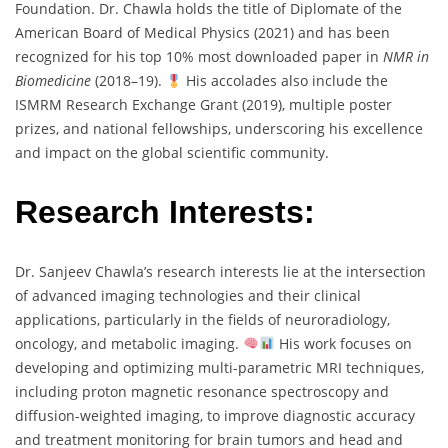
Foundation. Dr. Chawla holds the title of Diplomate of the
American Board of Medical Physics (2021) and has been
recognized for his top 10% most downloaded paper in
NMR in
Biomedicine
(2018–19).
His accolades also include the
ISMRM Research Exchange Grant (2019), multiple poster
prizes, and national fellowships, underscoring his excellence
and impact on the global scientific community.
Research Interests:
Dr. Sanjeev Chawla’s research interests lie at the intersection
of advanced imaging technologies and their clinical
applications, particularly in the fields of neuroradiology,
oncology, and metabolic imaging.
His work focuses on
developing and optimizing multi-parametric MRI techniques,
including proton magnetic resonance spectroscopy and
diffusion-weighted imaging, to improve diagnostic accuracy
and treatment monitoring for brain tumors and head and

Description of the task >> Repeat the listing exactly, minus its pictures.

Task answer >>
Foundation. Dr. Chawla holds the title of Diplomate of the
American Board of Medical Physics (2021) and has been
recognized for his top 10% most downloaded paper in
NMR in
Biomedicine
(2018–19).
His accolades also include the
ISMRM Research Exchange Grant (2019), multiple poster
prizes, and national fellowships, underscoring his excellence
and impact on the global scientific community.
Research Interests:
Dr. Sanjeev Chawla’s research interests lie at the intersection
of advanced imaging technologies and their clinical
applications, particularly in the fields of neuroradiology,
oncology, and metabolic imaging.
His work focuses on
developing and optimizing multi-parametric MRI techniques,
including proton magnetic resonance spectroscopy and
diffusion-weighted imaging, to improve diagnostic accuracy
and treatment monitoring for brain tumors and head and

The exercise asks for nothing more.